Data supplied -

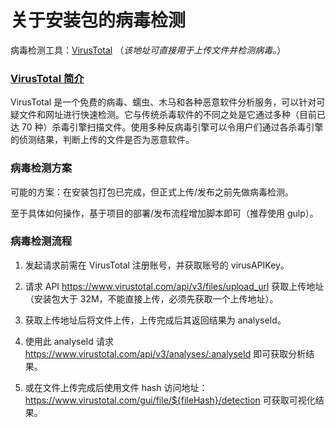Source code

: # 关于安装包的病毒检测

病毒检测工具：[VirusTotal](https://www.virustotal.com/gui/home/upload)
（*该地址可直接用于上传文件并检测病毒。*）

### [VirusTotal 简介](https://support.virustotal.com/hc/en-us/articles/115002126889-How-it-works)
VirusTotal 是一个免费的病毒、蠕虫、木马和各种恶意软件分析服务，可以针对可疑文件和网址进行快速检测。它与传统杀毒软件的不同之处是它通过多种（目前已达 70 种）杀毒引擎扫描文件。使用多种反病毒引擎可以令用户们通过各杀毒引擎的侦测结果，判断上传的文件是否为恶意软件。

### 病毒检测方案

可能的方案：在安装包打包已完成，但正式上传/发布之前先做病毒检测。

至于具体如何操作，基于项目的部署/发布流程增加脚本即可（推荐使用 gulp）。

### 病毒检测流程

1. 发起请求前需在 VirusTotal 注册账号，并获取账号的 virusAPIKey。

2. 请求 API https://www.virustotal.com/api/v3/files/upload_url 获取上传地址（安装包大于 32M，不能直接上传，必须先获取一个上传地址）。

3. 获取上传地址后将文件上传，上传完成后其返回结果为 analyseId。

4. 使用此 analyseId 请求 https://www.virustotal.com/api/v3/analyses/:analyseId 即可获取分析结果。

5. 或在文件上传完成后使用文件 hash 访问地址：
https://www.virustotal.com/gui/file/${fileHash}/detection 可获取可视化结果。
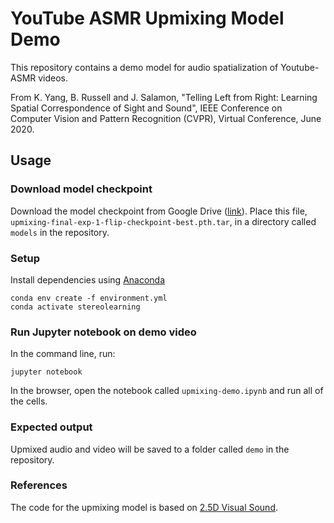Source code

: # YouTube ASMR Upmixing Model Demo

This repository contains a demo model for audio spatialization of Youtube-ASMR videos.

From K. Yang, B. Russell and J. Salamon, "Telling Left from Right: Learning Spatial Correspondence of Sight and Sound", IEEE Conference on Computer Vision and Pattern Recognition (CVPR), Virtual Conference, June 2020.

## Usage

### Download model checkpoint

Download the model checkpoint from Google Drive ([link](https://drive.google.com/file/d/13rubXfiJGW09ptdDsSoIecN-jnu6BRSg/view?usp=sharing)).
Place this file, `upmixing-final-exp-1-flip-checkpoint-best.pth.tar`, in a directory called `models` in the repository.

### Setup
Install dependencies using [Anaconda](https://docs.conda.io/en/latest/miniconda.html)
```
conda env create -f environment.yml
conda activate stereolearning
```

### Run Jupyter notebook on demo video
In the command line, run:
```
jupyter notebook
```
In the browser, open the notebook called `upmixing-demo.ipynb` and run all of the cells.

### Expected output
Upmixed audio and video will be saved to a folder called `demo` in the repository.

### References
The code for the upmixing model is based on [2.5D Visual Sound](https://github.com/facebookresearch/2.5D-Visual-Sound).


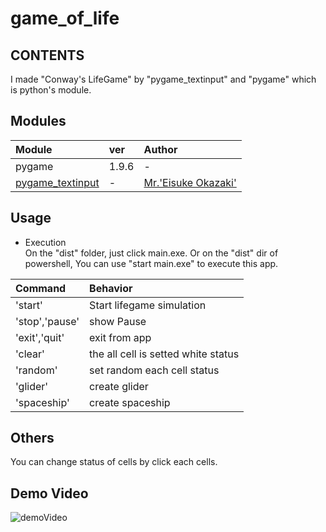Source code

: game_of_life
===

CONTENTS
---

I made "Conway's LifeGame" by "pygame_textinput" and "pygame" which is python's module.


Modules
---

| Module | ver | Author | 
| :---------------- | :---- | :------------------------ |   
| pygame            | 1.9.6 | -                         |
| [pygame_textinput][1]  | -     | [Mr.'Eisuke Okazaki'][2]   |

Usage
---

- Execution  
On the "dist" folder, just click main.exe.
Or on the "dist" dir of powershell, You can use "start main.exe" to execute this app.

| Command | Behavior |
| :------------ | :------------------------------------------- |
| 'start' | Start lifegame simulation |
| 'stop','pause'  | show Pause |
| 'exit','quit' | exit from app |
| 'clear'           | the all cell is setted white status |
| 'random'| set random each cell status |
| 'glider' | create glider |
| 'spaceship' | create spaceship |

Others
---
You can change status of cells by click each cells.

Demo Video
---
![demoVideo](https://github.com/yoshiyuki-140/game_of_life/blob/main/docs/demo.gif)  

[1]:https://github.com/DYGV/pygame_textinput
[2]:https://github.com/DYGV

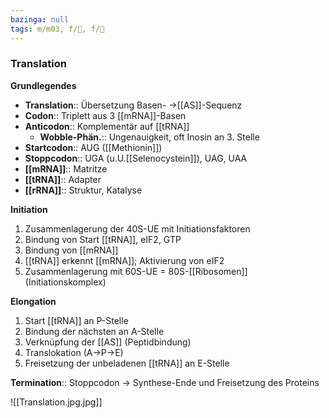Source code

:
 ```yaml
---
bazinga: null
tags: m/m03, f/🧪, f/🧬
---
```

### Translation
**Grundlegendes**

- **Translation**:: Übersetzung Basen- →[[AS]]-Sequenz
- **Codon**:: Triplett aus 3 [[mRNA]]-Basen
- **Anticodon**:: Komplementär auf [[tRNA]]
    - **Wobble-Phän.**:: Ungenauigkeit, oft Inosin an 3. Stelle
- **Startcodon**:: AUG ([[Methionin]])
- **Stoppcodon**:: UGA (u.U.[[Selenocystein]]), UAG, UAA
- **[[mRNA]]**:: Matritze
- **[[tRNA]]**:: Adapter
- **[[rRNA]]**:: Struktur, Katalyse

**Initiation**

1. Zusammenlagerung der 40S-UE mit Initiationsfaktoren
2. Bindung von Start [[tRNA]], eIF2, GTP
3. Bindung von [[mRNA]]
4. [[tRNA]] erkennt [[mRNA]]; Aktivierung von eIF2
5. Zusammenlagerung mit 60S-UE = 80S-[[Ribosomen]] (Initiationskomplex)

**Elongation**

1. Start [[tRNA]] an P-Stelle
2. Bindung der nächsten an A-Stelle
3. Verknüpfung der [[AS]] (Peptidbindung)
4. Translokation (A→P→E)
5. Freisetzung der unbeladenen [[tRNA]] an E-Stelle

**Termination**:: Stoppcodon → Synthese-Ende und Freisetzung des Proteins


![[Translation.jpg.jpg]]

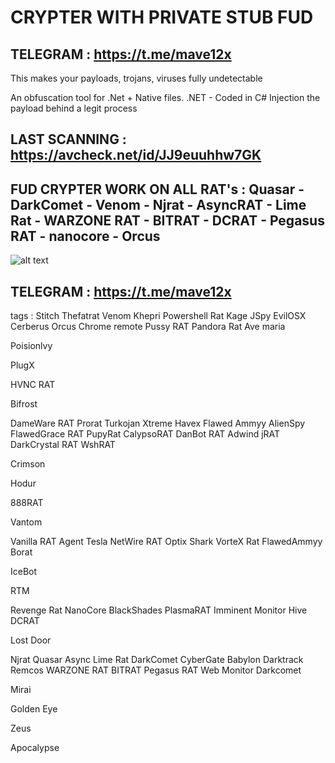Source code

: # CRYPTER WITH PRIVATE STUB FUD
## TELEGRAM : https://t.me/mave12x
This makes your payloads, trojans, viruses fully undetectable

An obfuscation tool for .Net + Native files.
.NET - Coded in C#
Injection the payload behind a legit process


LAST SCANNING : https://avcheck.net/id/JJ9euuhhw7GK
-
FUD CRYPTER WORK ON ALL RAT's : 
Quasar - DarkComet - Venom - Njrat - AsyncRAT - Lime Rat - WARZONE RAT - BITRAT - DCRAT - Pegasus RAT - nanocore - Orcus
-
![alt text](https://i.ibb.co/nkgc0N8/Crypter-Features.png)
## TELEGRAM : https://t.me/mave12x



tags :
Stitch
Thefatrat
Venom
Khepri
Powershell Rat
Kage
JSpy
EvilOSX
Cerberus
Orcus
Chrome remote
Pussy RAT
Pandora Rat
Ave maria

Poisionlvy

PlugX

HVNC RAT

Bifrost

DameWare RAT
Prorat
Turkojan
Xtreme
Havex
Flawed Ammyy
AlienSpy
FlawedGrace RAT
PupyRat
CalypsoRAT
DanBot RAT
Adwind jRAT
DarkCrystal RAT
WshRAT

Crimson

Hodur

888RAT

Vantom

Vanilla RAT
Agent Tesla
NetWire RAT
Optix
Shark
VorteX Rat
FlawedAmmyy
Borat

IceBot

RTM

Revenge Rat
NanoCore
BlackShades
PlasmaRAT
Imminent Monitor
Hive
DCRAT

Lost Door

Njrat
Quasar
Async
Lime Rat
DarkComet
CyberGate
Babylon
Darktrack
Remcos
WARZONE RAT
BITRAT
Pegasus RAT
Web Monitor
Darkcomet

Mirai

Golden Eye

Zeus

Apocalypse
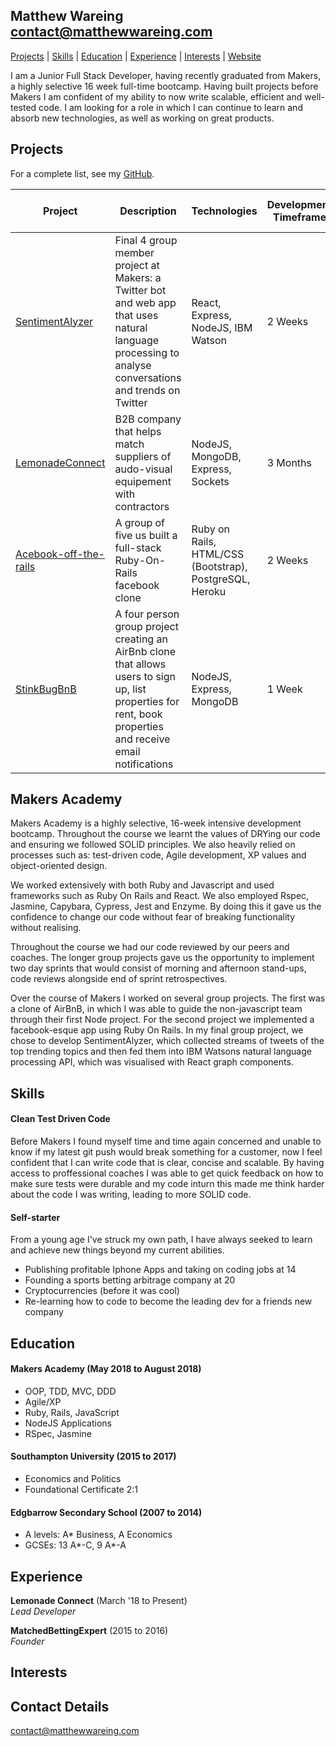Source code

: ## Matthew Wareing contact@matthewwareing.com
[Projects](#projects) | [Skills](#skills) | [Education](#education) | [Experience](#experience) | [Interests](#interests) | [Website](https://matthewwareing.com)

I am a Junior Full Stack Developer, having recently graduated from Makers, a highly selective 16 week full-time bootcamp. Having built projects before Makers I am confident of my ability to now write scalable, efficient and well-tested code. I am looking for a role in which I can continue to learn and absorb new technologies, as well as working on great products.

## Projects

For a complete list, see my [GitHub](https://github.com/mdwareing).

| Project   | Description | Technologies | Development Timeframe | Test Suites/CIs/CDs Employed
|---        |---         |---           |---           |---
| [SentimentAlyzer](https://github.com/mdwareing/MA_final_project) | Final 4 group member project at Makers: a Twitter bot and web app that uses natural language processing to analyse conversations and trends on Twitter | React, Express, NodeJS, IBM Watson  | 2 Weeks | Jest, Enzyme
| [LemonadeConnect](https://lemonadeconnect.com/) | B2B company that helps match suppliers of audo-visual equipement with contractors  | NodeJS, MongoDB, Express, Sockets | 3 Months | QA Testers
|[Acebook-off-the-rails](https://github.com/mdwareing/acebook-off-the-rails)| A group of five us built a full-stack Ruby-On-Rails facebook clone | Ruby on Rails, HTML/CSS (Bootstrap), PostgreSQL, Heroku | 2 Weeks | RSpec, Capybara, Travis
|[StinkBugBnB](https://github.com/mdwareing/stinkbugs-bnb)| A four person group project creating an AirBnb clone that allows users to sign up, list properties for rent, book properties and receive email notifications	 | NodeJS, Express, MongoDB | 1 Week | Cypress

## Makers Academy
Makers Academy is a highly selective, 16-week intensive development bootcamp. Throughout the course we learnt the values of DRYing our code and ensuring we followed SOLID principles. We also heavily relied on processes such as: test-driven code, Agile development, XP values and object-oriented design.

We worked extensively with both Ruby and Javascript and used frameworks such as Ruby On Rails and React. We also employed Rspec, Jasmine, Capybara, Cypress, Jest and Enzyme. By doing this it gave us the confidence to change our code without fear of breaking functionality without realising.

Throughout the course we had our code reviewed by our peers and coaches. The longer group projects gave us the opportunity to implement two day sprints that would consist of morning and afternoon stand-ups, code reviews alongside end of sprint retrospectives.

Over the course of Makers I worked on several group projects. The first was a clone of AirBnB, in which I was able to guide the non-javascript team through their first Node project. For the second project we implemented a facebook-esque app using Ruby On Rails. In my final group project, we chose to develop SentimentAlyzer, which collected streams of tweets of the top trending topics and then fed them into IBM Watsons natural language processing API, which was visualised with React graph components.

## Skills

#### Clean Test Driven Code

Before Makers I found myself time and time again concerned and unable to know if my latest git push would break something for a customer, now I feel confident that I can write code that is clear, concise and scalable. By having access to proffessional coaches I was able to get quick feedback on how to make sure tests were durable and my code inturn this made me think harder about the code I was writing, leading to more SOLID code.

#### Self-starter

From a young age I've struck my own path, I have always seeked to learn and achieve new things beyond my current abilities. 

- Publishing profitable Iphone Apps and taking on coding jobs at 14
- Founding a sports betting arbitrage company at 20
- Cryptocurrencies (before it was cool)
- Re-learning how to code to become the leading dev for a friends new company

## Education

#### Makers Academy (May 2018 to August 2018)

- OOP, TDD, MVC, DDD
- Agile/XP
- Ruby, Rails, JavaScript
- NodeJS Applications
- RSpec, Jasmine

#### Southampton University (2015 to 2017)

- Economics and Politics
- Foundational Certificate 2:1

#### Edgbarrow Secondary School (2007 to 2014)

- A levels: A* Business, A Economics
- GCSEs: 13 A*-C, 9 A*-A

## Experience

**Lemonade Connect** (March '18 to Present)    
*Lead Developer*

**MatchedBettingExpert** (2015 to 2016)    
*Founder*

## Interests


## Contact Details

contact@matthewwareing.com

Goal of the exercise -
Pick out, from the lines above, every one that contains the string "Basen".

Your response -
- **Translation**:: Übersetzung Basen- →[[AS]]-Sequenz
- **Codon**:: Triplett aus 3 [[mRNA]]-Basen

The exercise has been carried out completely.